··· SUPPLIED TEXT ···

TokuDB - background auto analyze and recount rows

Registered by George Ormond Lorch III

Implement a means to have tables automatically analyzed in the background based on a measured change in data.

Blueprint information

Status:
Complete
Approver:
George Ormond Lorch III
Priority:
High
Drafter:
George Ormond Lorch III
Direction:
Approved
Assignee:
George Ormond Lorch III
Definition:
Approved
Series goal:
Accepted for 5.6
Implementation:
Implemented
Milestone target:
milestone icon 5.6.27-76.0
Started by
George Ormond Lorch III
Completed by
George Ormond Lorch III

Related branches

Sprints

Whiteboard

ST-57094 : Cardinality and estimated rows are inaccurate
FT-684 : estimated # of rows in a table could become inaccurate after deletes
DB-254 : speed up analyze table
DB-306 : tokudb index statistics are not computed automatically
DB-825 : Statistics, analyze table, and data change
DB-848 : NULL cardinality on partitioned tables
DB-849 : Index stats only samples left side of fractal trees

Overview:
---------
* Implement background job manager that can perform operations on a background thread.
  - Jobs must be identifiable and cancellable.
  - Jobs must be 'testable' to prevent multiple schedulings of the same job on the same target (table).
  - Jobs must be reported with their complete scheduling and status informtion within an information_schema table.

* Implement a means of automatically performing a table status analysis based on some measurable table change value, allow the analysis to run either in the context of the calling thread or in a background thread.

* Implement variable index status scaling factor similar to the hard coded InnoDB '/2'.

* Implement a means of manually recounting the logical row set within a table and updating the persisted row counts within the PerconaFT library.

* Fix table analysis functionality:
  - Report status values to server immediately upon completion of any analysis. Current behavior only serializes table status values to storage, meaning that new status values will not be used until the table has been closed and re-opened.
  - Fix NULL status, tables/partitions that have no statistics should return a 1 for all status values, not 0.

··· RAW RECORDS ···

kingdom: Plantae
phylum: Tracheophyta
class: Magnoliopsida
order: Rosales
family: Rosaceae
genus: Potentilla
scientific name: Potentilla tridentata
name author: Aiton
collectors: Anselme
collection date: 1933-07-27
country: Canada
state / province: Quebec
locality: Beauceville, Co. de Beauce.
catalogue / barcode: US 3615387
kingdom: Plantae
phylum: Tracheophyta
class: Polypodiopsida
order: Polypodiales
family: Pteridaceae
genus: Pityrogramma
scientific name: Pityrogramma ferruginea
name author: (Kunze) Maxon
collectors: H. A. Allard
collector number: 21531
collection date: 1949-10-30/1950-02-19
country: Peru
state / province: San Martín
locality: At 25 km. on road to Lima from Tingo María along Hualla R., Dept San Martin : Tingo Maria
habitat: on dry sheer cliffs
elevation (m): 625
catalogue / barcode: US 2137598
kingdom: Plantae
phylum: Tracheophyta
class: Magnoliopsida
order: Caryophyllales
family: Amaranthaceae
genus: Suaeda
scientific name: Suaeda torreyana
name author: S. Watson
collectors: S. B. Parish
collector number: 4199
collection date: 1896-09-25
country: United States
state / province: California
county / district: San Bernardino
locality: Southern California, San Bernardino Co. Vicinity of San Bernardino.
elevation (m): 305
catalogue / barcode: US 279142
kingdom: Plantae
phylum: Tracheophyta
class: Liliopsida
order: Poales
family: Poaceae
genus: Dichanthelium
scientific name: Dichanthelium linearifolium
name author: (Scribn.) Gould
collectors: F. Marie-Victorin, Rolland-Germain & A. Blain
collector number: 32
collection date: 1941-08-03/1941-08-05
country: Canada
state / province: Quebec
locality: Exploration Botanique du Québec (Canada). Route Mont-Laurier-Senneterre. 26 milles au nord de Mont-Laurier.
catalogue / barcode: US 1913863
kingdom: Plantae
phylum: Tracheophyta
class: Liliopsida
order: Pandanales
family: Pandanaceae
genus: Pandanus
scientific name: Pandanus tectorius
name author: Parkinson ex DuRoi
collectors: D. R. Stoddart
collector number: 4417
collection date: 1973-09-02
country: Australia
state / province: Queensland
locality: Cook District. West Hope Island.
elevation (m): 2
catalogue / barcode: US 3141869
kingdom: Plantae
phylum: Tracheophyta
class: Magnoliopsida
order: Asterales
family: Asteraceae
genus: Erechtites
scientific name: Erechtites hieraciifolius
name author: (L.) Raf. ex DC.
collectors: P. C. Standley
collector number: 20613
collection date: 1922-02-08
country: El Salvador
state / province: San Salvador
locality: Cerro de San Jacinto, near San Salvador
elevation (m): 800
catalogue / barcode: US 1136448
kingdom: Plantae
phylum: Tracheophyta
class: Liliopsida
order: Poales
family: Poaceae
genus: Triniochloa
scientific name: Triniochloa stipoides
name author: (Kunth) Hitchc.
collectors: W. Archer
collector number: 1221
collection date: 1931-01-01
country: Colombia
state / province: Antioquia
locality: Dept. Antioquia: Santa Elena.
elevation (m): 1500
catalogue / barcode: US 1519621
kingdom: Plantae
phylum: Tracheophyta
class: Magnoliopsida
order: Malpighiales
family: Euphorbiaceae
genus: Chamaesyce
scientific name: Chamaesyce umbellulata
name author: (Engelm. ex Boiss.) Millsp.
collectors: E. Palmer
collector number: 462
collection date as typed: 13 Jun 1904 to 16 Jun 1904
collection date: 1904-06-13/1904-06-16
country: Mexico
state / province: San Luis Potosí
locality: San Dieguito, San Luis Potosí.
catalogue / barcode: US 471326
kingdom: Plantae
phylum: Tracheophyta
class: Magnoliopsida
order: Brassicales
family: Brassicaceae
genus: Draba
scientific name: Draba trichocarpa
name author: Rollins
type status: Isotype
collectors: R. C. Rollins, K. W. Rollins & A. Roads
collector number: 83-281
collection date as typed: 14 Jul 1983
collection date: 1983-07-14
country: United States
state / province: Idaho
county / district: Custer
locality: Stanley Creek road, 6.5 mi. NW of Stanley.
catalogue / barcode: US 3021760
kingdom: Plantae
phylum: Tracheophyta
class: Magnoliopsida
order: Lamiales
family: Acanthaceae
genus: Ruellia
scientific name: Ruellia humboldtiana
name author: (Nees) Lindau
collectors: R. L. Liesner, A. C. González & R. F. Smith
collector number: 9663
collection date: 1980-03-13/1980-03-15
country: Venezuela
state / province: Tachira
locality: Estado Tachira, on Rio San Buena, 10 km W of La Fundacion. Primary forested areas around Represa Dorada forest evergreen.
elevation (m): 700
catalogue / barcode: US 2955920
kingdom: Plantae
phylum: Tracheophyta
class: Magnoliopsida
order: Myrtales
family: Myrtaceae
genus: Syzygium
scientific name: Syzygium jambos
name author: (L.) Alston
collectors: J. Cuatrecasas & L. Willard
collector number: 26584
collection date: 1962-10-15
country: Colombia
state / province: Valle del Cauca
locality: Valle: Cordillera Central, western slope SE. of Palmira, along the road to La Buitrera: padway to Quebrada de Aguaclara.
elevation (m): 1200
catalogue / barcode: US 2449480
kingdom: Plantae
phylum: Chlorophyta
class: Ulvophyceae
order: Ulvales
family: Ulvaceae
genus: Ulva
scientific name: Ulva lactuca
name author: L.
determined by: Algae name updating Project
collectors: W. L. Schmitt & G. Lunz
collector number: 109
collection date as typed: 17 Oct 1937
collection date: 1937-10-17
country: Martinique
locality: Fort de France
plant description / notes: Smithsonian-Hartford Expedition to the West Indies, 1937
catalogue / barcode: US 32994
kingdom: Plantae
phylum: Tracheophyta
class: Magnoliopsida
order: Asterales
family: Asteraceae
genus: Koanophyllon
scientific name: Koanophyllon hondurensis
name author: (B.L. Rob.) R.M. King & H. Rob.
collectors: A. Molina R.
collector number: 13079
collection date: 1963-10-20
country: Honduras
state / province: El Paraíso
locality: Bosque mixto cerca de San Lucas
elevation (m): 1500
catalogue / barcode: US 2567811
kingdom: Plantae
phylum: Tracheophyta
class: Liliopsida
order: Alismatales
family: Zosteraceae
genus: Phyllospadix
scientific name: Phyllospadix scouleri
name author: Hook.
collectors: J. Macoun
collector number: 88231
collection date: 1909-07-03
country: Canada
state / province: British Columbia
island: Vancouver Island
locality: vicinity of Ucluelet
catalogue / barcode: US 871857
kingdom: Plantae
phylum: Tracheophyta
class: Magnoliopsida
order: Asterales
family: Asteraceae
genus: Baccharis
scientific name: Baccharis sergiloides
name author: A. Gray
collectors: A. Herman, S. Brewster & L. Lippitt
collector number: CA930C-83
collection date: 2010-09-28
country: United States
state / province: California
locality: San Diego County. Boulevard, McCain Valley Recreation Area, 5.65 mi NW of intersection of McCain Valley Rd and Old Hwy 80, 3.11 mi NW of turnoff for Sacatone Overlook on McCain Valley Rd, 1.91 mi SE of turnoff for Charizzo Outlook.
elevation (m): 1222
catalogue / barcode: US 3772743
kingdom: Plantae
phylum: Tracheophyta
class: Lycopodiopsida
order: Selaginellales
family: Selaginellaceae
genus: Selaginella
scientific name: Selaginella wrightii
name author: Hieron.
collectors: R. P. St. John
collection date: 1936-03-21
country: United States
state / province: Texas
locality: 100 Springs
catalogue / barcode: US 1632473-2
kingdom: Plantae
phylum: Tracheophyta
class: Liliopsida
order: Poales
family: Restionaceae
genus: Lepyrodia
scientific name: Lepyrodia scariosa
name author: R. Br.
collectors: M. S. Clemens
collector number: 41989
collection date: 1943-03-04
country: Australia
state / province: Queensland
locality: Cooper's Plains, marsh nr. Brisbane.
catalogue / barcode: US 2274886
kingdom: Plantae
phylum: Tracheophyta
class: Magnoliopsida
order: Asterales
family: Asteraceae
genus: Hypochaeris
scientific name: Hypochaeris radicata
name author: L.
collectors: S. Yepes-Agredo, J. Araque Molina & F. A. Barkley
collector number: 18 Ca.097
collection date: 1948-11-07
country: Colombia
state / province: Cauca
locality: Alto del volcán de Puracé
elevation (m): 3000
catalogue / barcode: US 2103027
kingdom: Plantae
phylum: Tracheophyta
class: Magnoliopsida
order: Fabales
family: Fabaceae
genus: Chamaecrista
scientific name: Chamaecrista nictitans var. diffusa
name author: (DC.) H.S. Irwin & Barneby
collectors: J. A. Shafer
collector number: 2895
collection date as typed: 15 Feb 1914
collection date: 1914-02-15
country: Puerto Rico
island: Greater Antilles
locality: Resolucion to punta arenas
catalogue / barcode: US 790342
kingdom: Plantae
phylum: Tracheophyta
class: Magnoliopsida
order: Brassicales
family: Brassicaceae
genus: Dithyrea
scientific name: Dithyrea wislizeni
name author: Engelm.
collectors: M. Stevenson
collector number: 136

···

**WORK INSTRUCTIONS:**
1) From the whiteboard of the TokuDB blueprint, list every issue identifier together with its title.
2) In the TokuDB blueprint, what value should tables or partitions without statistics return for all status values?
3) Carry on writing the TokuDB blueprint, picking up after its final line.

**ANSWERS BELOW:**
1)
- ST-57094: Cardinality and estimated rows are inaccurate
- FT-684: estimated # of rows in a table could become inaccurate after deletes
- DB-254: speed up analyze table
- DB-306: tokudb index statistics are not computed automatically
- DB-825: Statistics, analyze table, and data change
- DB-848: NULL cardinality on partitioned tables
- DB-849: Index stats only samples left side of fractal trees

2) They should return 1 for all status values, not 0.

3)
  - Fix status scaling. InnoDB returns all status values as 50% more unique than it actually measures to coerce the optimizer to favor an index use over a table scan. TokuDB has no such scaling.
  - Implement timed and throttled operation of table analysis.
  - Implement half time direction reversal of analysis.
    = Currently TokuDB uses a PerconaFT cursor, beginning with the first/leftmost row in the table and progresses rightwards through the table until either all rows have been analyzed or the tokudb_analyze_time has been reached.
    = If a tokudb_analyze_time is in effect and the analysis has not reached the half way point of the index by the time tokudb_analyze_time/2 has been reached: stop the forward progress and restart the analyzis from the last/rightmost row in the table, progressing leftwards and keeping/adding to the status information accumulated from the first half of the scan.

* Clean TOKUDB_SHARE, begin morphing it into an InnoDB type data dictionary and C++ize it.

* Implement new tokudb.sys_vars mtr suite, adding basic tests for existing and new analyze variables.

* Implement new mtr tests for cardinality scaling, background job control and auto analyze.

* Correct existing TokuDB mtr results to reflect new cardinality and index selectivity.

New/altered TokuDB system variables:
------------------------------------
* tokudb_analyze_in_background : THDVAR, BOOL, def=FALSE
  - When TRUE, dispatches any ANALYZE TABLE job to a background process and returns immediately, otherwise ANALYZE_TABLE will run in foreground/client context.

* tokudb_analyze_mode : THDVAR, ENUM, def=TOKUDB_ANALYZE_STANDARD
  - Controls the function of ANALYZE TABLE, all control values are mutually exclusive:
    = TOKUDB_ANALYZE_CANCEL : Cancel any running or scheduled job on the specified table.
    = TOKUDB_ANALYZE_STANDARD : Use existing analysis algorithm.
    = TOKUDB_ANALYZE_RECOUNT_ROWS : Recount logical rows in table and update persistent count.

* tokudb_analyze_throttle : THDVAR, ULONGLONG, def=0, min=0, max=~0, 0=no throttle
  - Maximum number of keys to visit per second when performing either a TOKUDB_ANALYZE_STANDARD or TOKUDB_ANALYZE_RECOUNT_ROWS.

* tokudb_analyze_time : THDVAR, ULONGLONG, def=5, min=0, max=~0, 0=indefinite
  - Remains unchanged from current behavior, maximum time in seconds to execute analysis on each index.

* tokudb_auto_analyze : THDVAR, UINT, def=0, min=0, max=~0, 0=disabled
  - Percentage of table change as inserts/updates/deletes to trigger an analyze using the current session tokudb_analyze_in_background, tokudb_analyze_mode, tokudb_analyze_throttle, and tokudb_analyze_time settings.
  - If enabled and tokudb_analyze_in_background=FALSE, analysis will be performed directly within the client thread context that triggered the analysis.
  - Note: InnoDB enabled this functionality by default when they introduced it. Due to the potential unexpected new load it might place on a server, it is disabled by default in TokuDB.

* tokudb_cardinality_scale_percent : SYSVAR, INT, def=50, min=0, max=100
  - Percentage to scale table/index statistics when sending to the server to make an index appear to be either more or less unique than it actually is.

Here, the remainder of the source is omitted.